- Dollar-based investors recycling `trapped' naira into stocks
- Currency policy overshadows `root and branch' political reform
Nigerian foreign-exchange controls are undermining political reforms by President Muhammadu Buhari and making the country “uninvestable” for buyers who measure returns in dollars, Exotix Partners LLP said.
The reorganization of the state oil company’s structure, changes to the nation’s bureaucracy and Buhari’s efforts to curb corruption all point to “root and branch” changes to the country’s governance structures, Hasnain Malik, head of frontier markets strategy at London-based Exotix, said in an interview in Nairobi, the Kenyan capital.
“All of that is a pretty powerful political and governance reform story,” he said. “It’s undermined from a foreign institutional investor standpoint by a very repressive economic policy and specifically a currency policy.”
The Nigerian central bank has pegged the naira at 197-199 per dollar since March last year, and restricted trading in foreign currencies, making imports more costly for a nation that’s a net importer of refined fuel and food. Importers struggle to access foreign exchange at the official rate, with the naira falling to around 320 on the black market.
“If you’re a dollar-based investor you can’t get over the fact that you could see either a major deterioration in the dollar value of your investment or your investment may be stuck,” Malik said.
The Nigerian stock exchange’s All Share Index has lost 14 percent of its value this year alone. Share-trading volumes plunged to a seven-year low in the first quarter, as foreigners shun the market while they wait for a devaluation of the naira and as the country’s economy grows at its slowest pace in 17 years. Volumes have recovered in the past two weeks as companies have paid out dividends and those who are prevented by the foreign-exchange policy from repatriating their funds are reinvesting, said Ali Khalpey, head of equities at Exotix.
“A lot of our clients have got trapped naira sitting in Nigeria, so now we see recycling of that naira back into the equities market,” Khalpey said. “There is no point sitting in a foreign-currency line not knowing when you are going to get given your FX. You may as well buy the stock that you like over the long-term and hold it.”

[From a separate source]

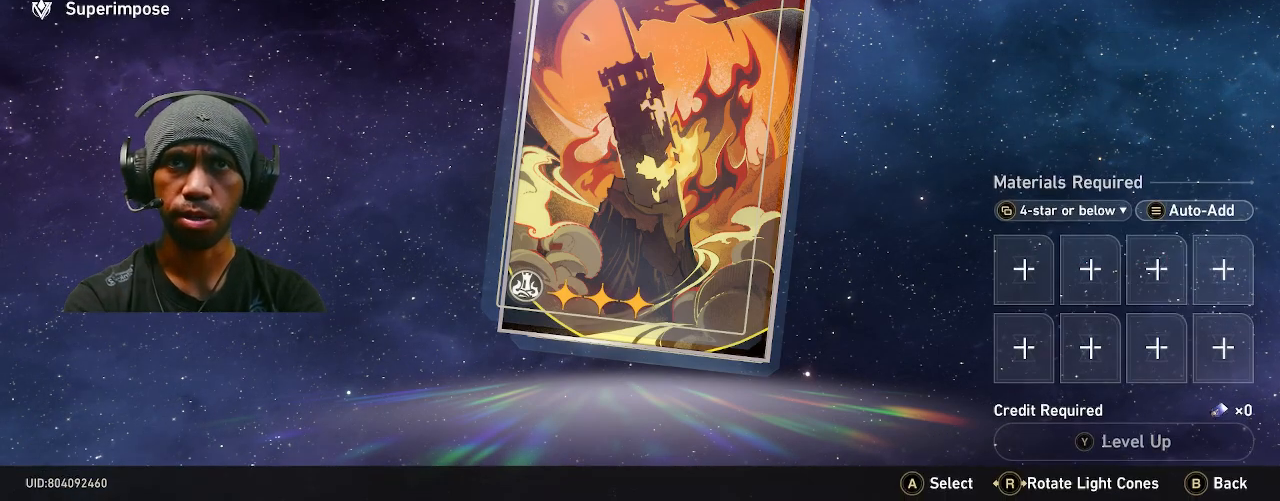
{"dt_ms": 500, "buttons": ["R2"], "left_stick": "center", "right_stick": "center", "events": [[50, "CROSS", "down"], [183, "CROSS", "up"]]}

While the amount of investor funds trapped in the country is unknown, it’s increasing, Khalpey said.
“People aren’t allowed to take their dividends out,” he said. “Clearly that number is growing on an daily basis.”
Nigeria risks being kicked out of the MSCI Frontier Markets Index by the end of the month because of the currency controls. If the New York-based organization decides to exclude Nigerian stocks, the country could see about $480 million of equity investments exit, Oscar Onyema, the chief executive officer of the Nigerian Stock Exchange, said in an interview on Tuesday.
With the backing of Buhari, the central bank has rebuffed demands that it devalues the naira, a sore point for many in the market. “There comes a point when he needs to understand that the whole country has already devalued,” said Kato Mukuru, Exotix’s head of equity research.